"Let me hear what it is. I will accept as much of it as the circumstances call for."
"You are on the point of entangling yourself."
She laughed with a laugh that was rather too hearty, and completing the expression of his idea, said: "With M. Mariolle, doubtless?"
"With M. Mariolle."
"You forget," she rejoined, "the entanglements that I have already had with M. de Maltry, with M. Massival, with M. Gaston de Lamarthe, and a dozen others, of all of whom you have been jealous; for I never fall in with a man who is nice and willing to show a little devotion for me but all my flock flies into a rage, and you first of all, you whom nature has assigned to me as my noble father and general manager."
"No, no, that is not it," he replied with warmth; "you have never compromised your liberty with anyone. On the contrary you show a great deal of tact in your relations with your friends."
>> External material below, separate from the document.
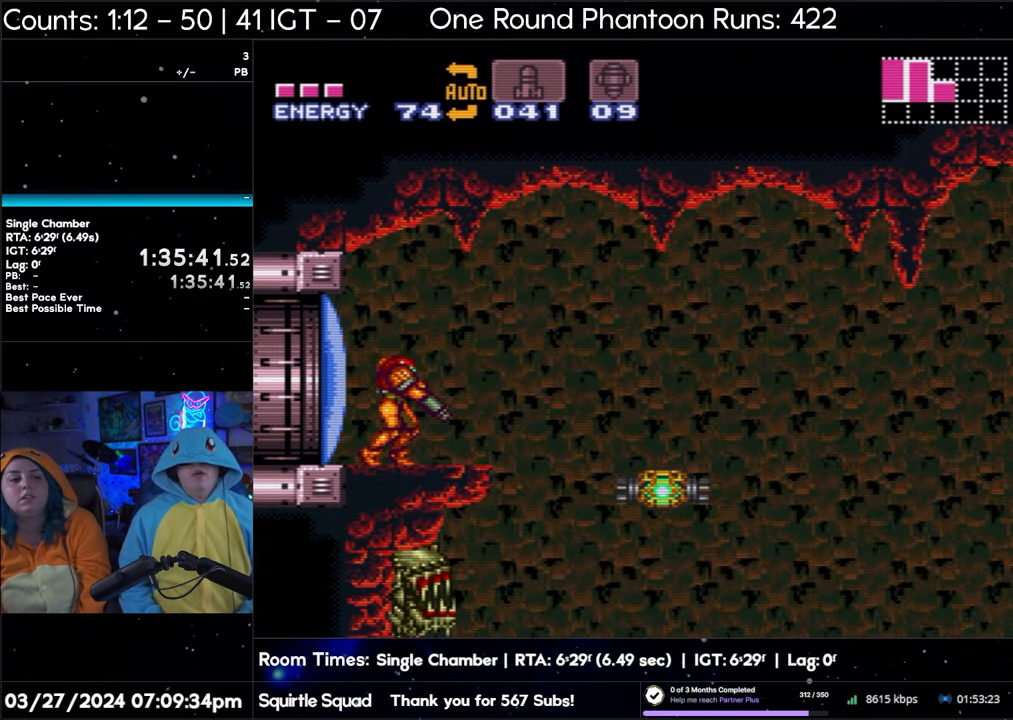
{"buttons": ["A", "L1"], "events": []}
"My dear papa, I am no longer a child, and I promise you not to involve myself with M. Mariolle any more than I have done with the rest of them; you need have no fears. I admit, however, that it was at my invitation that he came here. I think that he is delightful, just as intelligent as his predecessors and less egotistical; and you thought so too, up to the time when you imagined that you had discovered that I was showing some small preference for him. Oh, you are not so sharp as you think you are! I know you, and I could say a great deal more on this head if I chose. As M. Mariolle was agreeable to me, then, I thought it would be very nice to make a pleasant excursion in his company, quite by chance, of course. It is a piece of stupidity to deprive ourselves of everything that can amuse us when there is no danger attending it. And I incur no danger of involving myself, since you are here."
She laughed openly as she finished, knowing well that every one of her words had told, that she had tied his tongue by the adroit imputation of a jealousy of Mariolle that she had suspected, that she had instinctively scented in him for a long time past, and she rejoiced over this discovery with a secret, audacious, unutterable coquetry. He maintained an embarrassed and irritated silence, feeling that she had divined some inexplicable spite underlying his paternal solicitude, the origin of which he himself did not care to investigate.
"There is no cause for alarm," she added. "It is quite natural to make an excursion to Mont Saint-Michel at this time of the year in company with you, my father, my uncle and aunt, and a friend. Besides no one will know it; and even if they do, what can they say against it? When we are back in Paris I will reduce this friend to the ranks again, to keep company with the others."
"Very well," he replied. "Let it be as if I had said nothing."